2つ目の表は、学年による変化があまり無いものを示した表です。
学年 | 人数 | ゲーム禁止(%) | ゲームへの課金は禁止(%) | クレジットカードの利用は許可しない(%) | アダルトサイト等は見ない(%) | 知らない人に連絡先を教えない(%) |
小学1年 | 59 | 9(15.3%) | 38(64.4%) | 34(57.6%) | 31(52.5%) | 35(59.3%) |
小学2年 | 23 | 2( 8.7%) | 12(52.2%) | 9(39.1%) | 10(43.5%) | 10(43.5%) |
小学3年 | 19 | 1( 5.3%) | 12(63.2%) | 12(63.2%) | 7(36.8%) | 6(31.6%) |
小学4年 | 22 | 2( 9.1%) | 13(59.1%) | 10(45.5%) | 6(27.3%) | 9(40.9%) |
小学5年 | 27 | 4(14.8%) | 20(74.1%) | 18(66.7%) | 18(66.7%) | 19(70.4%) |
小学6年 | 15 | 1( 6.7%) | 11(73.3%) | 13(86.7%) | 9(60.0%) | 13(86.7%) |
中学1年 | 17 | 3(17.6%) | 14(82.4%) | 8(47.1%) | 5(29.4%) | 11(64.7%) |
中学2年 | 14 | 0( 0.0%) | 10(71.4%) | 9(64.3%) | 7(50.0%) | 6(42.9%) |
中学3年 | 10 | 2(20.0%) | 8(80.0%) | 7(70.0%) | 3(30.0%) | 6(60.0%) |
高校1年 | 13 | 0( 0.0%) | 9(69.2%) | 11(84.6%) | 8(61.5%) | 6(46.2%) |
高校2年 | 10 | 2(20.0%) | 5(50.0%) | 6(60.0%) | 4(40.0%) | 7(70.0%) |
高校3年 | 20 | 1( 5.0%) | 11(55.0%) | 11(55.0%) | 6(30.0%) | 8(40.0%) |
ゲーム禁止は、想像していたよりもあまり採用されていないルールのようです。
一方、ゲームへの課金禁止は学年に依らず、採用されているルールです。クレジットカードの利用は許可しないも同様です。

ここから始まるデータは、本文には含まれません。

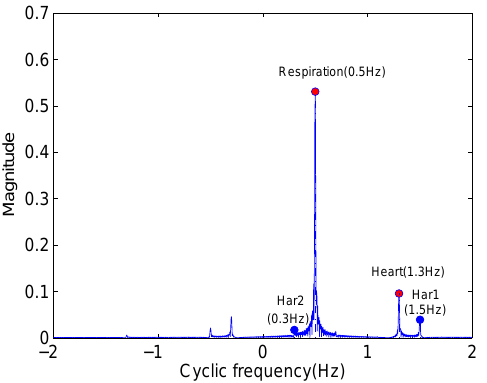
Figure 3. TOCC of Hilbert transform of B ( t ) with the same parameters with the ones in Figure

知らない人に連絡先を教えないは、年齢に依りませんが、小学5年以降、割合の高い学年があります(平均値は54.7%です)。アダルトサイト等は見ないも年齢に依りません。
性別 | 人数 | アダルトサイト等は見ない | % |
男 | 109 | 51 | 46.8% |
女 | 147 | 69 | 46.9% |
アダルトサイト関連のルールは男の子に対してのものだと思っていましたが、実際はそうでもないようです。同等です。
アダルト関連の情報を得ないように、というよりは、ワンクリック詐欺などの架空・根拠の無い請求といった詐欺への懸念が、世の中に広く知られているといった理由があると考えます。
LINEについて
Q.無料通話アプリ、LINEについての質問です。 ご自身と、お子様のご利用状況を下記からお選びください。 (単一回答)
学年 | 人数 | お子様のみが利用している | % | どちらも利用している | % | 親との共用している人数 | 親との共用ではない人数 |
小学1年 | 59 | 0 | 0.0% | 3 | 5.1% | 1 | 2 |
小学2年 | 23 | 0 | 0.0% | 2 | 8.7% | 1 | 1 |
小学3年 | 19 | 0 | 0.0% | 3 | 15.8% | 2 | 1 |
小学4年 | 22 | 0 | 0.0% | 5 | 22.7% | 1 | 4 |
小学5年 | 27 | 0 | 0.0% | 2 | 7.4% | 1 | 1 |
小学6年 | 15 | 0 | 0.0% | 3 | 20.0% | 0 | 3 |
中学1年 | 17 | 2 | 11.8% | 3 | 17.6% | 2 | 1 |
中学2年 | 14 | 3 | 21.4% | 4 | 28.6% | 1 | 3 |
中学3年 | 10 | 0 | 0.0% | 3 | 30.0% | 0 | 3 |
高校1年 | 13 | 5 | 38.5% | 4 | 30.8% | ||
高校2年 | 10 | 2 | 20.0% | 1 | 10.0% | ||
高校3年 | 20 | 5 | 25.0% | 9 | 45.0% |
お子様のみで利用している小学生はいないが、親も利用していて、お子様も利用しているというご家庭はあるようです。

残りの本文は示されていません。